Auf einen Betreuungsplatz in Krippe oder Kindergarten gibt es ab 2013 für alle Kinder vom ersten Geburtstag an einen Rechtsanspruch. Die Kommunen können es sich dann nicht mehr aussuchen, ob sie es machen oder nicht. Von da an ist es eine Pflichtaufgabe. Man kann sich auch nicht aussuchen, wie vielen Kindern man einen Platz in der Schule anbieten möchte. Es besteht Schulpflicht, und die gilt für jedes Kind. Wenn man da nachsteuern muss, kann das durchaus bedeuten, dass bei den Schwächsten gespart wird, dass die Konditionen für die Schulen schlechter werden. Das können wir nicht hinnehmen. Wer dabei tatenlos zusieht, handelt verantwortungslos. Hilfsprogramme nützen an dieser Stelle überhaupt nichts.

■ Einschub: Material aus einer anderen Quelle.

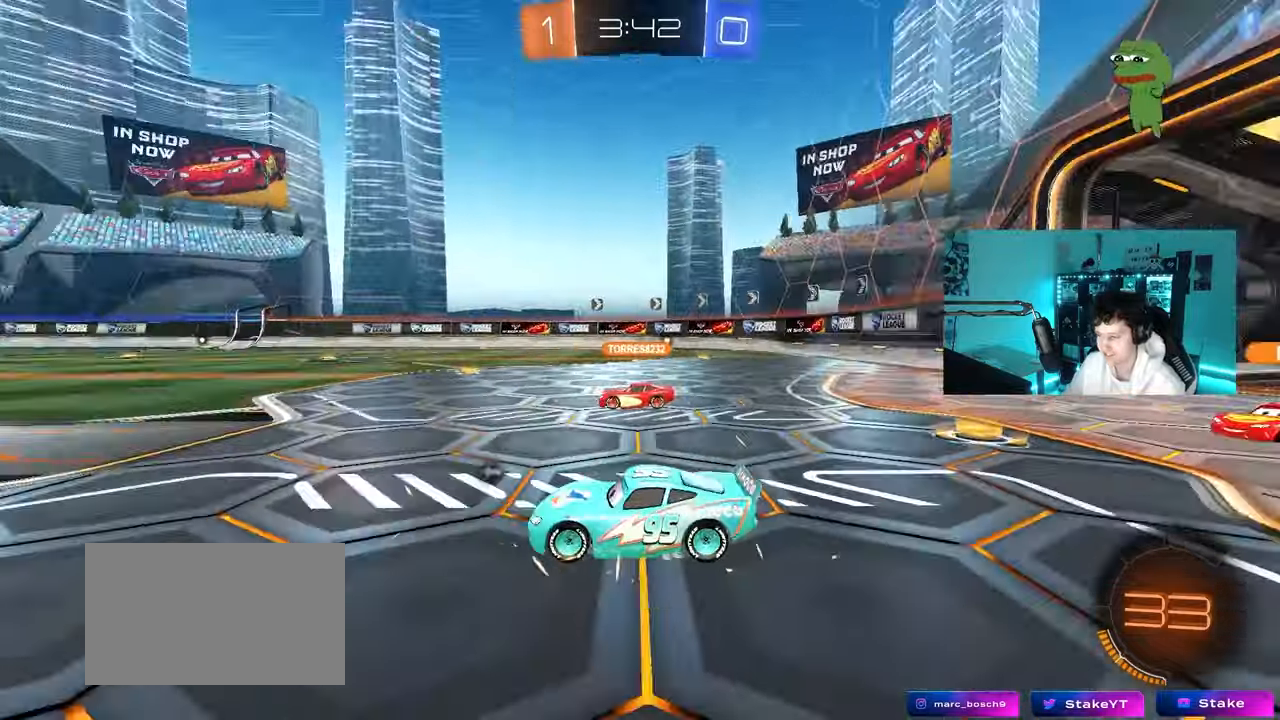
{"keys": [], "mouse": [], "mouse_move": "still", "events": [[67, "x", "up"], [150, "mouse_left", "up"]]}
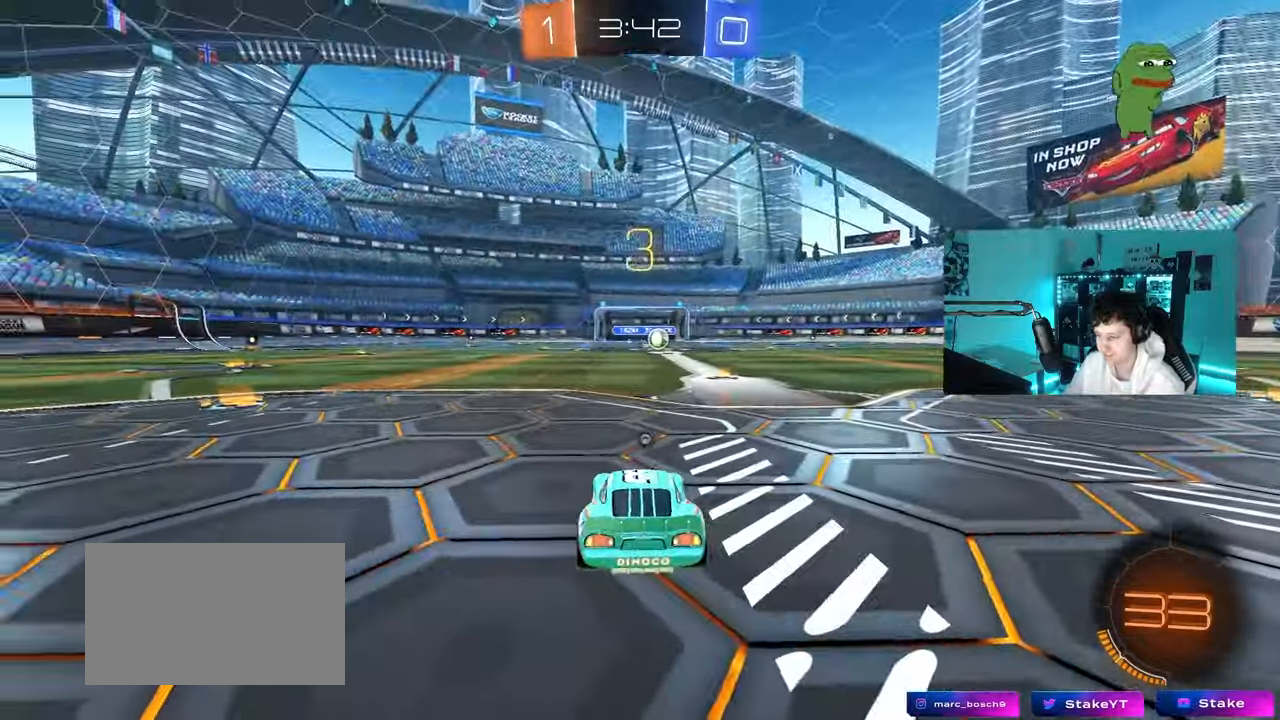
{"keys": [], "mouse": [], "mouse_move": "still", "events": [[117, "x", "down"], [450, "x", "up"]]}
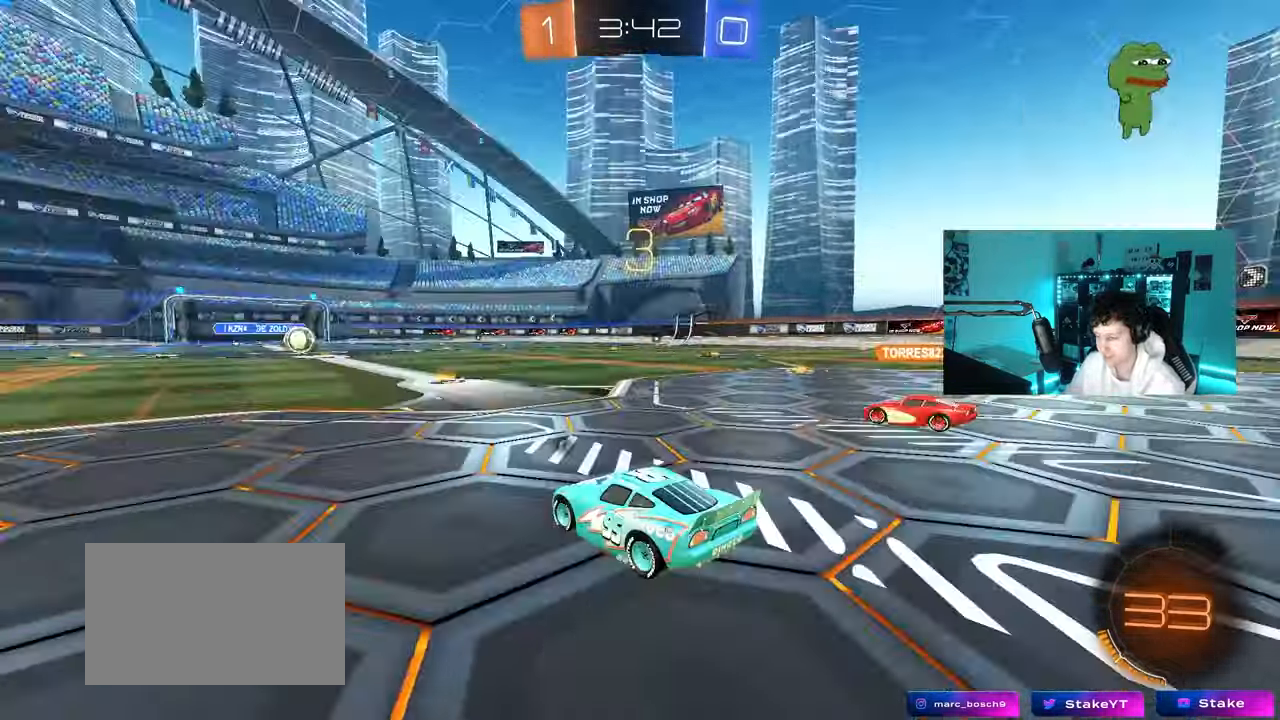
{"keys": [], "mouse": ["left"], "mouse_move": "right", "events": [[283, "mouse_left", "down"]]}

Ich finde, Sie sollten über Ihre Steuerpolitik noch einmal nachdenken. So wie sie jetzt läuft, bluten Länder und Kommunen finanziell immer mehr aus. Darum scheitern Bildungsgipfel immer wieder. Wer Bildungsföderalismus will, muss dafür sorgen, dass die mit den Ländern getroffenen Vereinbarungen auch mit dem nötigen Geld unterfüttert werden. Dann wird es auch etwas mit dem Kooperationsgebot. Ich höre das mit einigem Interesse. Ich finde auch die Idee der Sicherstellung gut.
Wie es momentan läuft, brauchen Sie aber noch viel Überzeugungskraft, damit in den Ländern etwas passiert. Aber fangen Sie endlich einmal an. Die Anträge aus der Opposition liegen vor. Machen Sie endlich einmal eigene daraus.
Danke schön.


(Beifall bei der LINKEN sowie des Abg. Kai Gehring [BÜNDNIS 90/DIE GRÜNEN])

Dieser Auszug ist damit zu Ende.